### Work instruction
Please report, as a bare number, how many lines below include the string "этаж".

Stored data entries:
****
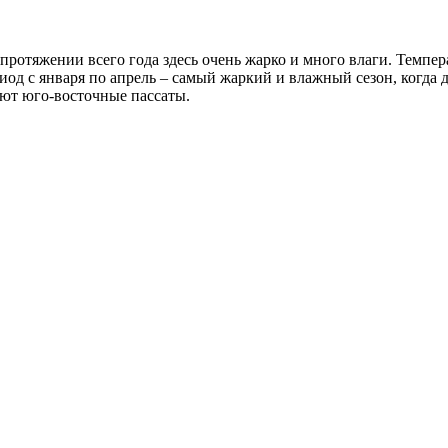
 протяжении всего года здесь очень жарко и много влаги. Темпер
иод с января по апрель – самый жаркий и влажный сезон, когда 
уют юго-восточные пассаты.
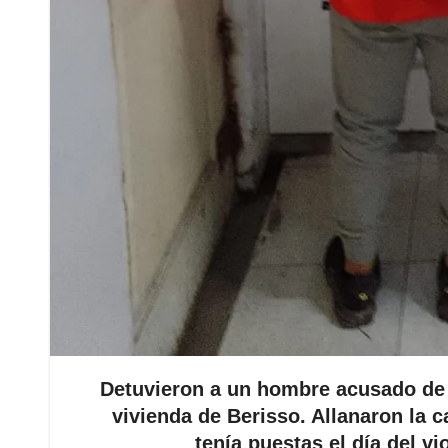
Detuvieron a un hombre acusado de i
vivienda de Berisso. Allanaron la 
tenía puestas el día del vi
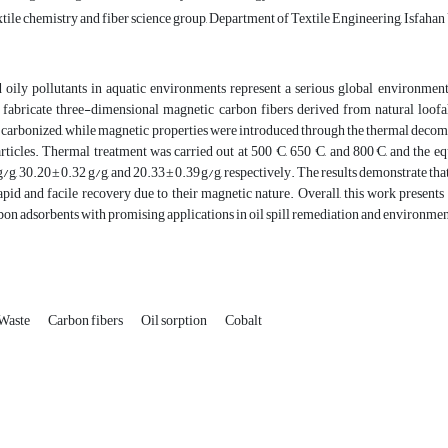
tile chemistry and fiber science group, Department of Textile Engineering, Isfahan
d oily pollutants in aquatic environments represent a serious global environment
 fabricate three-dimensional magnetic carbon fibers derived from natural loof
carbonized, while magnetic properties were introduced through the thermal decompos
ticles. Thermal treatment was carried out at 500 °C, 650 °C, and 800 °C, and the e
g/g, 30.20 ± 0.32 g/g, and 20.33 ± 0.39 g/g, respectively. The results demonstrate tha
apid and facile recovery due to their magnetic nature. Overall, this work present
on adsorbents with promising applications in oil spill remediation and environmen
Waste
Carbon fibers
Oil sorption
Cobalt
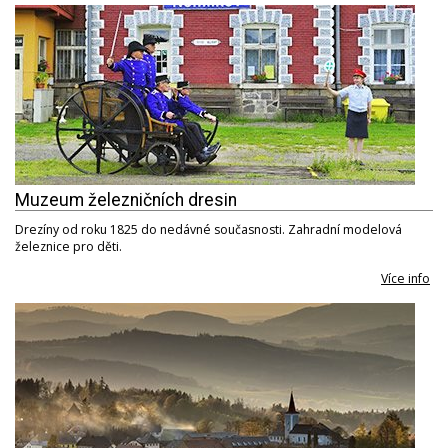
Muzeum železničních dresin
Drezíny od roku 1825 do nedávné současnosti. Zahradní modelová
železnice pro děti.
Více info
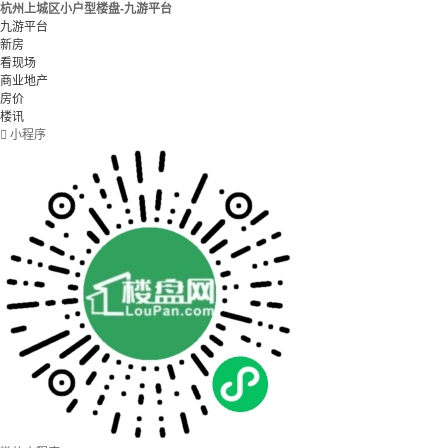
杭州上城区小户型楼盘-九游平台
九游平台
新房
看现场
商业地产
房价
楼讯

小程序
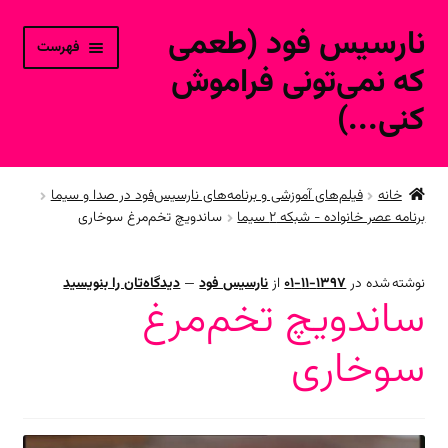
نارسیس فود (طعمی
پرش
پرش
فهرست
به
به
که نمی‌تونی فراموش
محتوا
ناوبری
کنی...)
خانه
خانه
فیلم‌های آموزشی و برنامه‌های نارسیس‌فود در صدا و سیما
برنامه عصر خانواده - شبکه ۲ سیما
ساندویچ تخم‌مرغ سوخاری
ورود به حساب کاربری
محصولات فروشگاه آنلاین
نوشته شده در
1397-11-01
از
نارسیس فود
—
دیدگاه‌تان را بنویسید
ساندویچ تخم‌مرغ
ارتباط با ما
سوخاری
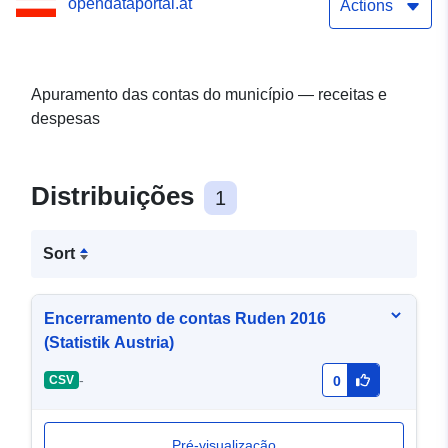
opendataportal.at
Actions
Apuramento das contas do município — receitas e
despesas
Distribuições
1
Sort
Encerramento de contas Ruden 2016
(Statistik Austria)
-
CSV
0
Pré-visualização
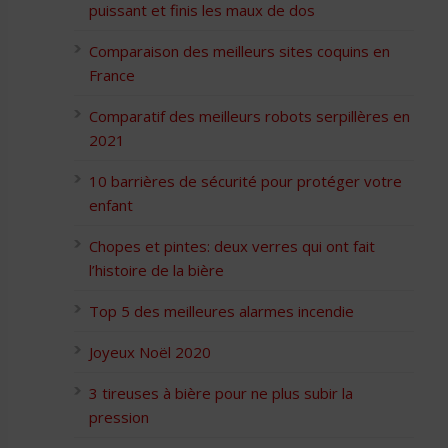
puissant et finis les maux de dos
Comparaison des meilleurs sites coquins en
France
Comparatif des meilleurs robots serpillères en
2021
10 barrières de sécurité pour protéger votre
enfant
Chopes et pintes: deux verres qui ont fait
l’histoire de la bière
Top 5 des meilleures alarmes incendie
Joyeux Noël 2020
3 tireuses à bière pour ne plus subir la
pression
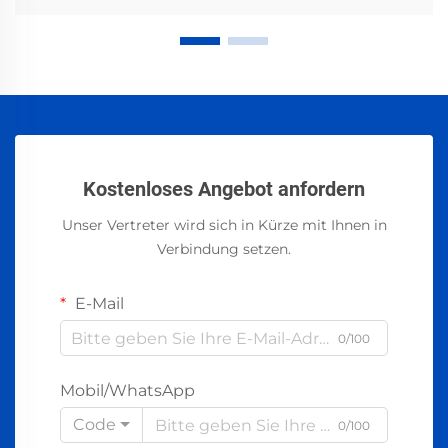
Kostenloses Angebot anfordern
Unser Vertreter wird sich in Kürze mit Ihnen in
Verbindung setzen.
E-Mail
0/100
Mobil/WhatsApp
Code
0/100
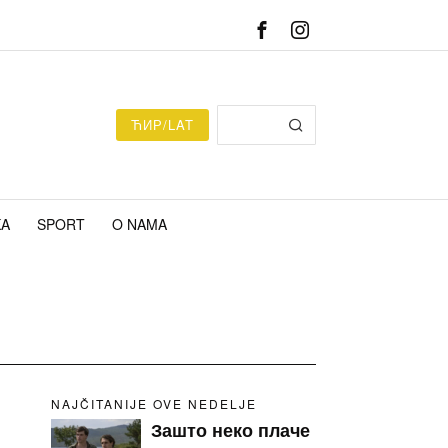
ЋИР/LAT
KA
SPORT
O NAMA
NAJČITANIJE OVE NEDELJE
Зашто неко плаче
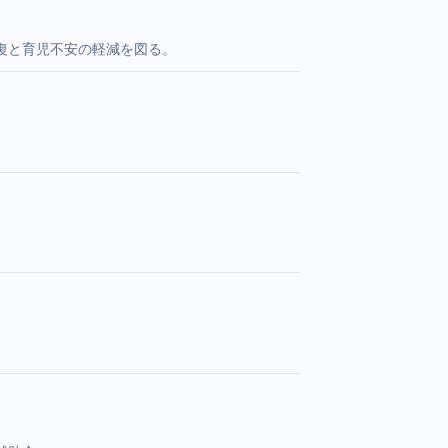
復と育児不安の軽減を図る。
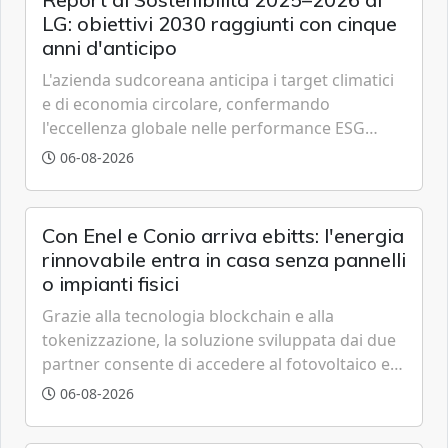
LG: obiettivi 2030 raggiunti con cinque
anni d'anticipo
L'azienda sudcoreana anticipa i target climatici
e di economia circolare, confermando
l'eccellenza globale nelle performance ESG
grazie a innovazione, accessibilità e governance
06-08-2026
trasparente.
Con Enel e Conio arriva ebitts: l'energia
rinnovabile entra in casa senza pannelli
o impianti fisici
Grazie alla tecnologia blockchain e alla
tokenizzazione, la soluzione sviluppata dai due
partner consente di accedere al fotovoltaico e
all'eolico ottenendo risparmi diretti in bolletta,
06-08-2026
offrendo un'alternativa ideale soprattutto per
chi vive in appartamento nei centri urbani.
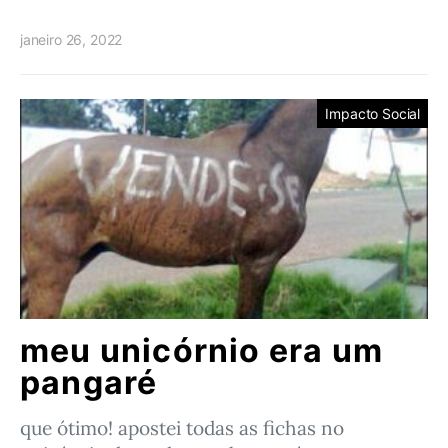
janeiro 26, 2022
Impacto Social
meu unicórnio era um
pangaré
que ótimo! apostei todas as fichas no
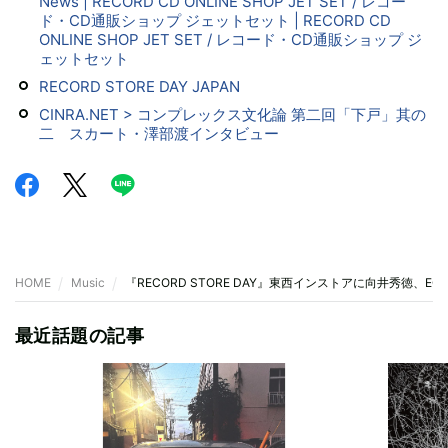
News | RECORD CD ONLINE SHOP JET SET / レコー
ド・CD通販ショップ ジェットセット | RECORD CD
ONLINE SHOP JET SET / レコード・CD通販ショップ ジ
ェットセット
RECORD STORE DAY JAPAN
CINRA.NET > コンプレックス文化論 第二回「下戸」其の
二 スカート・澤部渡インタビュー
HOME
Music
『RECORD STORE DAY』東西インストアに向井秀徳、
最近話題の記事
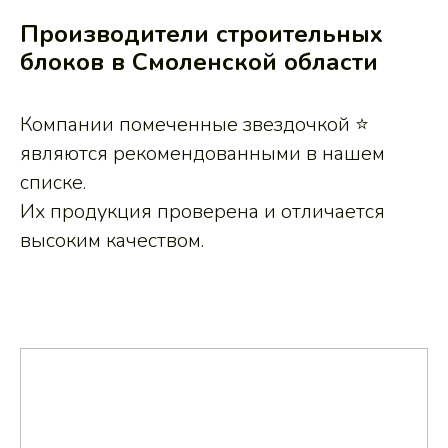
Производители строительных
блоков в Смоленской области
Компании помеченные звездочкой ⭐
являются рекомендованными в нашем
списке.
Их продукция проверена и отличается
высоким качеством.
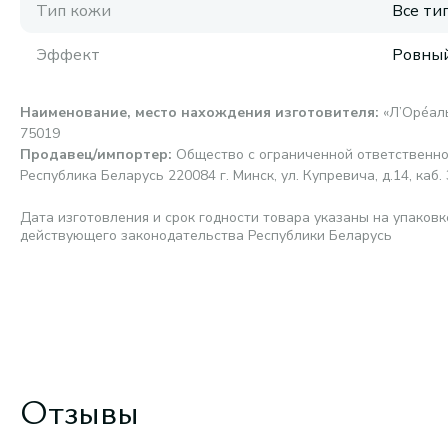
Тип кожи
Все ти
Эффект
Ровный
Наименование, место нахождения изготовителя
:
«Л’Орéаль 
75019
Продавец/импортер
:
Общество с ограниченной ответственн
Республика Беларусь 220084 г. Минск, ул. Купревича, д.14, каб. 
Дата изготовления и срок годности товара указаны на упаковк
действующего законодательства Республики Беларусь
Отзывы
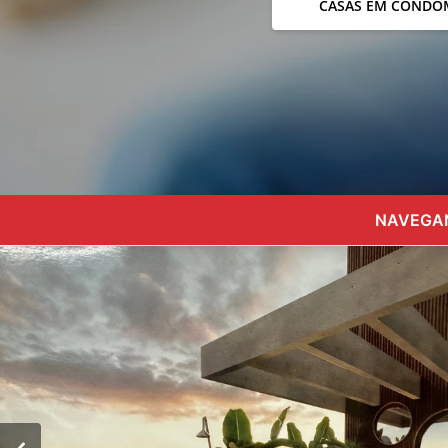
CASAS EM CONDO
NAVEGAN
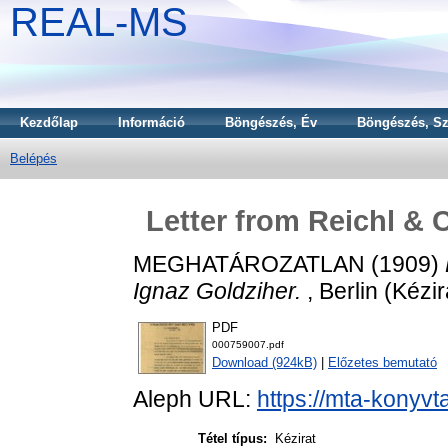
REAL-MS
Kezdőlap
Információ
Böngészés, Év
Böngészés, Sz
Belépés
Letter from Reichl & 
MEGHATÁROZATLAN (1909)
Ignaz Goldziher.
, Berlin (Kézir
PDF
000759007.pdf
Download (924kB)
|
Előzetes bemutató
Aleph URL:
https://mta-konyvt
Tétel típus:
Kézirat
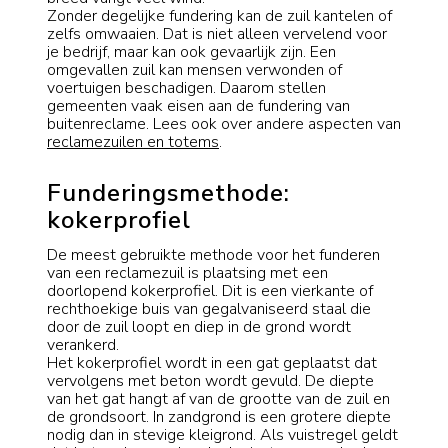
Zonder degelijke fundering kan de zuil kantelen of
zelfs omwaaien. Dat is niet alleen vervelend voor
je bedrijf, maar kan ook gevaarlijk zijn. Een
omgevallen zuil kan mensen verwonden of
voertuigen beschadigen. Daarom stellen
gemeenten vaak eisen aan de fundering van
buitenreclame. Lees ook over andere aspecten van
reclamezuilen en totems
.
Funderingsmethode:
kokerprofiel
De meest gebruikte methode voor het funderen
van een reclamezuil is plaatsing met een
doorlopend kokerprofiel. Dit is een vierkante of
rechthoekige buis van gegalvaniseerd staal die
door de zuil loopt en diep in de grond wordt
verankerd.
Het kokerprofiel wordt in een gat geplaatst dat
vervolgens met beton wordt gevuld. De diepte
van het gat hangt af van de grootte van de zuil en
de grondsoort. In zandgrond is een grotere diepte
nodig dan in stevige kleigrond. Als vuistregel geldt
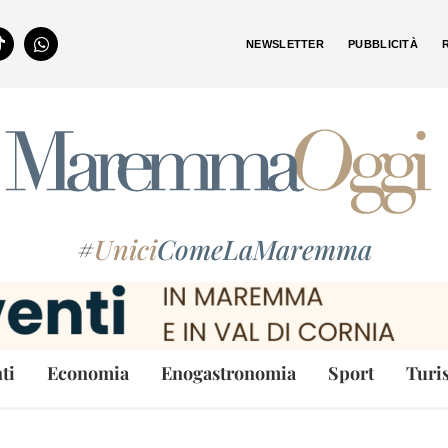
NEWSLETTER
PUBBLICITÀ
#
Unici
ComeLaMaremma
ti
Economia
Enogastronomia
Sport
Turi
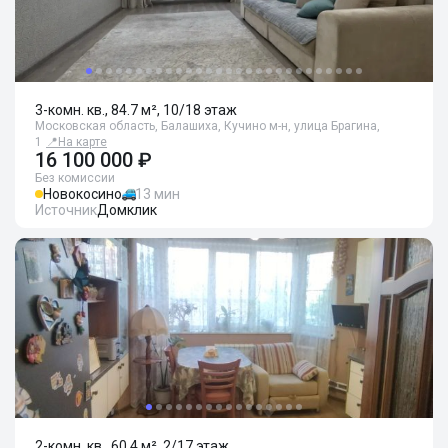
3-комн. кв., 84.7 м², 10/18 этаж
Московская область, Балашиха, Кучино м-н, улица Брагина,
1
📍
На карте
16 100 000 ₽
Без комиссии
Новокосино
13 мин
Источник
Домклик
2-комн. кв., 60.4 м², 2/17 этаж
****
### Reply to the exercise
2